On February 12, local law enforcement warned nearly 200,000 people in Northern California to evacuate, citing potential 3-story high walls of onrushing water from the nearby failing Oroville Dam. Meanwhile, construction workers raced to repair damage to the main spillway before the next rainfall. California Department of Water Resources (CDWR) officials had been caught napping, and now potentially faced one of the largest infrastructure catastrophes since the Johnstown flood in 1889.
While authorities have been making progress repairing the emergency spillway, and have now rescinded the evacuation order, perhaps the biggest question in many Northern Californians’ minds is: “Why didn’t officials know?”
The answer, unfortunately, is that they did — 12 years earlier.
“A Loss of Crest Control”
In 2005, several nonprofits, including Friends of the River, filed a motion with the Federal Energy Regulatory Commission (FERC) which argued that the Oroville dam was in danger of losing “crest control”:
“A loss of crest control could not only cause additional damage to project lands and facilities but also cause damages and threaten lives in the protected floodplain downstream,” the groups wrote.
These environmental protection nonprofits urged federal officials to require that the dam’s emergency spillway be armored with concrete, rather than remain an earthen hillside. However, when the CDWR and other agencies argued that the changes were unnecessary, the FERC denied the nonprofits’ request.
According to FERC officials, the emergency spillway could handle 350,000 cubic feet of water per second. However, after water flows of 6-12,000 cubic feet per second — less than 5 percent of what federal officials said the spillway could take — it started to fail, and authorities ordered a mandatory evacuation of the area below.
California Department of Water Resources Acting Director Bill Croyle said he was “not familiar with 2005 documentation or conversation” about spillway concerns.
Lester Snow, who was CDWR director from 2004 to 2010, said he “doesn’t recall the FERC process” and that “the dam and the outlet structures have always done well in tests and inspections.”
Cost for Repair
Officials have now estimated the cost of repairing the dam will be upwards of $100-$200 million, the Los Angeles Times reported. However, industry officials that the Tax Revolution Institute spoke to estimated that the cost would be much higher — closer to $300-$400 million.

▶ _Written tasks_:
1. Would you reproduce the portion of the Oroville Dam article between "California Department of Water Resources Acting" and "to $300-$400 million.", inclusive?
2. How would you sum up the Oroville Dam article in three sentences?
3. Can you resume the Oroville Dam article after its final sentence?

Data items
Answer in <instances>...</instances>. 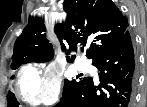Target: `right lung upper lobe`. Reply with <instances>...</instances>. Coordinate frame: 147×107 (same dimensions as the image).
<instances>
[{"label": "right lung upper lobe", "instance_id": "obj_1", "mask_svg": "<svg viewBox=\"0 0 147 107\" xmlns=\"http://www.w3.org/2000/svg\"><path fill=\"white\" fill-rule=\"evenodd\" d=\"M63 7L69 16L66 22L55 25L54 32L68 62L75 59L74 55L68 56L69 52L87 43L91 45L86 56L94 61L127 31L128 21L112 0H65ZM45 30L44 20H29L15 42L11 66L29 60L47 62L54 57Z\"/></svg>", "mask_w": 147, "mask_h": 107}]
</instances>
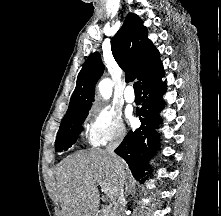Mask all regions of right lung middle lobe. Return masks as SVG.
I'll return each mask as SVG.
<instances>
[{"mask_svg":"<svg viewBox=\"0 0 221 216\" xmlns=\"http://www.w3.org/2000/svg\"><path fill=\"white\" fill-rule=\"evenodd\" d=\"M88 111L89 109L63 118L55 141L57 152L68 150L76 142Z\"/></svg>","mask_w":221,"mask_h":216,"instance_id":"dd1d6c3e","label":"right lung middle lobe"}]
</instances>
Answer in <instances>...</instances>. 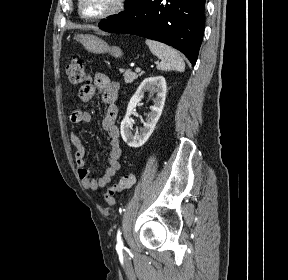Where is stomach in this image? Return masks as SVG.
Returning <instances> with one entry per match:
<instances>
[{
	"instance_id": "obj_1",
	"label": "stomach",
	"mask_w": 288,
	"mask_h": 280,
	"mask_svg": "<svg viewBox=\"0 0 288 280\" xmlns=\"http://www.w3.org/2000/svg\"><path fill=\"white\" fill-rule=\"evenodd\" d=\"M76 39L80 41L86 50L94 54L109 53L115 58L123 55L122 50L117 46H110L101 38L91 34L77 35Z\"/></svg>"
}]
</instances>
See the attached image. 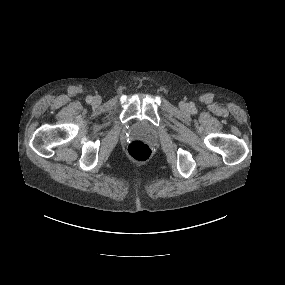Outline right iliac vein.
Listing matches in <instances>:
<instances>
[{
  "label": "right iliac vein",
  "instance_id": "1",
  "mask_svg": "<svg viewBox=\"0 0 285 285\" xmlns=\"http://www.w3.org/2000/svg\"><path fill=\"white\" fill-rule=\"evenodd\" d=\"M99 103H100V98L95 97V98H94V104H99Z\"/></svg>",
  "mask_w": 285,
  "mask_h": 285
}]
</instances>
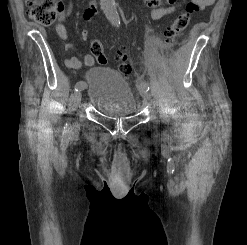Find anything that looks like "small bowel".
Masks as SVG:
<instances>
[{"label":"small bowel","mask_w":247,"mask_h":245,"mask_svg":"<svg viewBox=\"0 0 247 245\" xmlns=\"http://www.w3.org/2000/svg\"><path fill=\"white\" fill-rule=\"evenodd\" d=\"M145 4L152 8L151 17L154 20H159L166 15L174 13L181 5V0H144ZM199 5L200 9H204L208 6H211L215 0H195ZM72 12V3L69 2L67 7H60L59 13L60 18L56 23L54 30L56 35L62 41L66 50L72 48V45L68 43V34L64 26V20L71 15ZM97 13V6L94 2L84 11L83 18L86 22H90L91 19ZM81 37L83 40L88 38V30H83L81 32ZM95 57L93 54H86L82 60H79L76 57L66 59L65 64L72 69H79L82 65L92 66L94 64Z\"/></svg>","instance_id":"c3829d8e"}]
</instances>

▶ _Task results_:
1.
California Department of Water Resources Acting Director Bill Croyle said he was “not familiar with 2005 documentation or conversation” about spillway concerns.
Lester Snow, who was CDWR director from 2004 to 2010, said he “doesn’t recall the FERC process” and that “the dam and the outlet structures have always done well in tests and inspections.”
Cost for Repair
Officials have now estimated the cost of repairing the dam will be upwards of $100-$200 million, the Los Angeles Times reported. However, industry officials that the Tax Revolution Institute spoke to estimated that the cost would be much higher — closer to $300-$400 million.

2. On February 12, local law enforcement warned nearly 200,000 people in Northern California to evacuate because the Oroville Dam was failing, and authorities have since rescinded the order while repairing the emergency spillway. In 2005, several nonprofits had asked the Federal Energy Regulatory Commission to require that the emergency spillway be armored with concrete, but the commission denied the request after the California Department of Water Resources and other agencies argued the changes were unnecessary. Officials estimate repairs at upwards of $100-$200 million, while industry officials who spoke to the Tax Revolution Institute put the cost closer to $300-$400 million.

3.
The $400 million figure is probably more accurate, as repairs to the nearby Anderson Dam have cost the district nearly $400 million.
So, how much would it have cost if state and federal officials had listened to the nonprofits?
About $100 million.
Not only would 200,000 lives never have been put in danger, but the cost to armor, instead of repair, the spillway might have been at least between three and four times less expensive.
The Next Crisis
The California Department of Water Resources, the government agency primarily responsible for monitoring the Oroville dam, is also responsible for monitoring another 677 “high hazard” dams ( i.e. where loss of life is “probable” with “one or more expected” along with massive property damage in case of dam failure). Given that the agency ignored warnings that the dam had potential to fail, and considering that those same warnings may have been ignored at any one of the hundreds of other California dams, the question becomes: How do we stop this from happening again?
Usually, the solution would be a new regulation, perhaps requiring the CWDR or FERC to take concerns on critical infrastructure more seriously, or the firing of the officials and directors responsible. Unfortunately, asking government agencies to watch themselves more closely tends to be a losing proposition.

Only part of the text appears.